Water should only be used for important uses such as drinking, cooking, personal washing, and flushing of toilets.
Danielson said it would help if residents delayed doing laundry and running dishwashers.
Medina Mayor Dennis Hanwell has been monitoring a computer program which displays the water levels at four city towers.
All of them are dropping to low levels. For example, a water tower on Koons Avenue had less then 10 feet of water as of early Wednesday afternoon. It's capacity is 77 feet.

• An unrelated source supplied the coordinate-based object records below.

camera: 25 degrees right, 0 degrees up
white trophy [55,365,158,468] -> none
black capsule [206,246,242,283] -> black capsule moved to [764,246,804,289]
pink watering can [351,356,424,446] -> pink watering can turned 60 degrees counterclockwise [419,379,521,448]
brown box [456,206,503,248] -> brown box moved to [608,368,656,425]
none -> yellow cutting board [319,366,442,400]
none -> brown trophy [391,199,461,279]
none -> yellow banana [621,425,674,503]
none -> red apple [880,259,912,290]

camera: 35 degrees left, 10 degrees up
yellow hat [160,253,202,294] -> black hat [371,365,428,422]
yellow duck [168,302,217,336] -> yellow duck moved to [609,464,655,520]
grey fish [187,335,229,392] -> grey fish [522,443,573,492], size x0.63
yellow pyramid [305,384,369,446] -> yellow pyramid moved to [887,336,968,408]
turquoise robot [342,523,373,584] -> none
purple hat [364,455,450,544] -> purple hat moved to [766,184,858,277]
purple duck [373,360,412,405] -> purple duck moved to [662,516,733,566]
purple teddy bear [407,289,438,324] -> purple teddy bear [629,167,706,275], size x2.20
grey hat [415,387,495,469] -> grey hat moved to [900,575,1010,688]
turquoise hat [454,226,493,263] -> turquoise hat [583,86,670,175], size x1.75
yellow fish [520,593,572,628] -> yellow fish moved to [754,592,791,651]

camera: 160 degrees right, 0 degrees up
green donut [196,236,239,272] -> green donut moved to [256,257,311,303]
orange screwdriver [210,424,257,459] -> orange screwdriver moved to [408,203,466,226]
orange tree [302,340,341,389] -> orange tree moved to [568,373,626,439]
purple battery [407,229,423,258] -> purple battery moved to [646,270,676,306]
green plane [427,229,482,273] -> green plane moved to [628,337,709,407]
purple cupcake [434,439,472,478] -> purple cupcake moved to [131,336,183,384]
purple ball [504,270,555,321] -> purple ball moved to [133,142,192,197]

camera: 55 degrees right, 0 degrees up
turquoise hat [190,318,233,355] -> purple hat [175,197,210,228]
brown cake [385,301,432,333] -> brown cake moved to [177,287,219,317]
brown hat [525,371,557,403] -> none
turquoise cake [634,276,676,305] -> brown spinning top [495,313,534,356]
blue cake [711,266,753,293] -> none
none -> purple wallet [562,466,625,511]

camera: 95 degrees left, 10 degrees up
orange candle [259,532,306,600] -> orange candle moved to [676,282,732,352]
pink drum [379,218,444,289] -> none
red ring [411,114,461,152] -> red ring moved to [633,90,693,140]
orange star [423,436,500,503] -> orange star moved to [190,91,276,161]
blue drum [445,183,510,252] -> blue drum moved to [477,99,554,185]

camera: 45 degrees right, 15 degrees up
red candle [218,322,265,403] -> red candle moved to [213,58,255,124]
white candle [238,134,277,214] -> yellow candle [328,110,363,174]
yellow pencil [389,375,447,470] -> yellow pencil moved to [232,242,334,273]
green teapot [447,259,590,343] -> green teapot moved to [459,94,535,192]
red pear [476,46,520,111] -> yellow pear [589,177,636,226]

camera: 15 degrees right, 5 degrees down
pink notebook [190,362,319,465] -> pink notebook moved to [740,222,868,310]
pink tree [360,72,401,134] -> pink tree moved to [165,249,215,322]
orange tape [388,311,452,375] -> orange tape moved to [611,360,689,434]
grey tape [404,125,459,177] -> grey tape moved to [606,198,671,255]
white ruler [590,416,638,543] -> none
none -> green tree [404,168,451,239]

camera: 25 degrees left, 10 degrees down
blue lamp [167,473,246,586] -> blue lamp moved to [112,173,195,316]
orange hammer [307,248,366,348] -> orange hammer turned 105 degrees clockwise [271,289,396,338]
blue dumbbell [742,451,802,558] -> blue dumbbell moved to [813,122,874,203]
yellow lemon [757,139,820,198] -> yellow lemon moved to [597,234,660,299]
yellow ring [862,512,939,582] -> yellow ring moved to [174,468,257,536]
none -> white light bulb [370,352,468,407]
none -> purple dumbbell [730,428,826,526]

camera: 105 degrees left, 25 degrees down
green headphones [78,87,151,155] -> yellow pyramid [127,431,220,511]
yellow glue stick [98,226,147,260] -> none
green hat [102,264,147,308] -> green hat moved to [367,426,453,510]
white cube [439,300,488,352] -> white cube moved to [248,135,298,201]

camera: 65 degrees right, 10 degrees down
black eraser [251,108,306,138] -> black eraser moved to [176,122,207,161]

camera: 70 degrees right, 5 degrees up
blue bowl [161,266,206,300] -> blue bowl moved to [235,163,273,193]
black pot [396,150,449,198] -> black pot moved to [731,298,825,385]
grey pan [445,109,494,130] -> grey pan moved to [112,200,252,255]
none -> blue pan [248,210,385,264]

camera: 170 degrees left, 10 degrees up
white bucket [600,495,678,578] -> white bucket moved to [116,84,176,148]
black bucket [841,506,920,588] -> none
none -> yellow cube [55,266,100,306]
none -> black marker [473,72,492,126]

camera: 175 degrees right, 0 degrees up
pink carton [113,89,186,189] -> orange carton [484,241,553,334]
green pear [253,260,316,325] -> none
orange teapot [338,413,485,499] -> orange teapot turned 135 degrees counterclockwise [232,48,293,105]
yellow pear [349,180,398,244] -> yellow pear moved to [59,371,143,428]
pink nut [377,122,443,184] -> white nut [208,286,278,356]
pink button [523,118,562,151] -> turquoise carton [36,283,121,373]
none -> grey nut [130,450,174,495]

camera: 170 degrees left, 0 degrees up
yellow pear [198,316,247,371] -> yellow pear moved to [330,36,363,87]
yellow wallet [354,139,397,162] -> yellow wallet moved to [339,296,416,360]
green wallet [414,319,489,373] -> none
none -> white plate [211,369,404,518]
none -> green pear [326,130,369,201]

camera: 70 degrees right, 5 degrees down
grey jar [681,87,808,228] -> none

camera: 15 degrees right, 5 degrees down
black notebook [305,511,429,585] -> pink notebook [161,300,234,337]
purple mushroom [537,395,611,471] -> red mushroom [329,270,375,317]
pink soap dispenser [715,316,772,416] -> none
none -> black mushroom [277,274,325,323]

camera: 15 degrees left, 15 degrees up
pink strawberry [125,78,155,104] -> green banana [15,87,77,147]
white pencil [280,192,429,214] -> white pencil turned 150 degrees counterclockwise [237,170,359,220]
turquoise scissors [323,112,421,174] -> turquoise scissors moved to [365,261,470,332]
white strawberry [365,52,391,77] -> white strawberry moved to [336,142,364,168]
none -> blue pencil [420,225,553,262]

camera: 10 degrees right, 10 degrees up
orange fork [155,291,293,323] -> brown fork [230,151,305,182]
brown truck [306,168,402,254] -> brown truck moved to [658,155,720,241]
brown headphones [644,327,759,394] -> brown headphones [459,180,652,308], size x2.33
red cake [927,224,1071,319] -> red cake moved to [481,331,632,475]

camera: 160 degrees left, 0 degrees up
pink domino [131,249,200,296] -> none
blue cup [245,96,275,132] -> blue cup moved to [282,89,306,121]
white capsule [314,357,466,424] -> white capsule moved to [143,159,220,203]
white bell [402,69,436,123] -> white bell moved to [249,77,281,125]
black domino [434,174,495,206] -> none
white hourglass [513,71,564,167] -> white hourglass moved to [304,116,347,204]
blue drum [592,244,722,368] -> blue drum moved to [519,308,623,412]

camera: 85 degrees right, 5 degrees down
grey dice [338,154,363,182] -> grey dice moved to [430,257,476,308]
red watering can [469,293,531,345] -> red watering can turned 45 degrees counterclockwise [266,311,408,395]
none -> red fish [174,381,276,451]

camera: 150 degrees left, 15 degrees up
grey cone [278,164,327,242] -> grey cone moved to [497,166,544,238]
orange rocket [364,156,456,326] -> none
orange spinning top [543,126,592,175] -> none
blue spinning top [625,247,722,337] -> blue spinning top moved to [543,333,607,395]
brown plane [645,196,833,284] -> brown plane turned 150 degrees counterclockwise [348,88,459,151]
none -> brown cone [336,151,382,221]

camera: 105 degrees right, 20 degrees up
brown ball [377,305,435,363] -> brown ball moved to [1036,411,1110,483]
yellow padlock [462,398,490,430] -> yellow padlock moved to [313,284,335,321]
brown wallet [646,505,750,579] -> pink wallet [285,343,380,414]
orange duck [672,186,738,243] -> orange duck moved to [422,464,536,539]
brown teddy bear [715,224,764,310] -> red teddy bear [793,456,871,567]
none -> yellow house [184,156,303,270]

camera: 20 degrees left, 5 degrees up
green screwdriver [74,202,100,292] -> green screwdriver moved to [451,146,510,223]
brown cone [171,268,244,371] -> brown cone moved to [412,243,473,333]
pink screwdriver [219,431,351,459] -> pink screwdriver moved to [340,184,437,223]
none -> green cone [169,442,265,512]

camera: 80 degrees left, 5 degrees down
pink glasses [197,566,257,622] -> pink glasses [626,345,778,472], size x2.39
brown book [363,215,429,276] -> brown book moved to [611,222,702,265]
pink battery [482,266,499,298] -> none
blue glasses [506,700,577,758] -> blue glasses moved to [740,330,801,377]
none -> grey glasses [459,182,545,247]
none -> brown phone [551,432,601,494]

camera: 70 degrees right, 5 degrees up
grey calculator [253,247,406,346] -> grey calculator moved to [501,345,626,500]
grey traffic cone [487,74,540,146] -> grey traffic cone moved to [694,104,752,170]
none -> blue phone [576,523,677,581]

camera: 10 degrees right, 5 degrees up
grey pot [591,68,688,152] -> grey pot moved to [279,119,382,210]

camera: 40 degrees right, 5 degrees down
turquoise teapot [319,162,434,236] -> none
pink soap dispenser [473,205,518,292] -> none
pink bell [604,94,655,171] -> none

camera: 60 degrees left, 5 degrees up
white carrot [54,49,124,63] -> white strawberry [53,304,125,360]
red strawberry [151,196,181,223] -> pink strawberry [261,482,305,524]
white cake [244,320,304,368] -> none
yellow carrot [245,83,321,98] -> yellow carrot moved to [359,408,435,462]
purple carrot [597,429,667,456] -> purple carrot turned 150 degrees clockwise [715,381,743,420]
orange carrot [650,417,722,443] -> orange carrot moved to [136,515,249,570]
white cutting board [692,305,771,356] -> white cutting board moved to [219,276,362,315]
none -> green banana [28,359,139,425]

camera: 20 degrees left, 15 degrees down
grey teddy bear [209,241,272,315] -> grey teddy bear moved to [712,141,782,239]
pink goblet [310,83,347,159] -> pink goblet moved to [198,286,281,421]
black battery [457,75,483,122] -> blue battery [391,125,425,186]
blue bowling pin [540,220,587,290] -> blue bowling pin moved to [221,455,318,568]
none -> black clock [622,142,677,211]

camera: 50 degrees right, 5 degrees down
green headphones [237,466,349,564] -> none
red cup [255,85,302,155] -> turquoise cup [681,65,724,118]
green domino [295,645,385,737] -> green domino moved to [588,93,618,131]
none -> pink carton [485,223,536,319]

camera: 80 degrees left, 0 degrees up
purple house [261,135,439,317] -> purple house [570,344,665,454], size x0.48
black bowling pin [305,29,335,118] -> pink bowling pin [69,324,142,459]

To address the problem, city crews devised a system to tap into the county's water supply, which gets some of its water from Cleveland.
"What we're doing is tying hydrant to hydrant with a special tube that doesn't require a boil alert then through the city," Hanwell said.
Medina resident Mary Schwarz, concerned about the possibility of a water shortage, filled up her bathtub with water in case she needs it for flushing the toilet or cooking.
"Am I conserving? Yes, because I'm not doing laundry or dishes. But am I preparing? Yes," Schwarz said.
Hanwell said major companies in town have been asked to cut down on operations to conserve water.
Heather Phillips, a spokesperson for Medina Hospital, said the hospital has a safe level of water. However, employees were asked to take measures to curb water usage, including drinking bottled water.
Danielson said crews are working hard to "free the ice" from the intakes and the warming weather should help.
However, Hanwell said the city isn't exactly sure when the water will start rising.
"They can't give us an estimate. We've tried and tried to get an estimate and they can't project it for us," Hanwell said.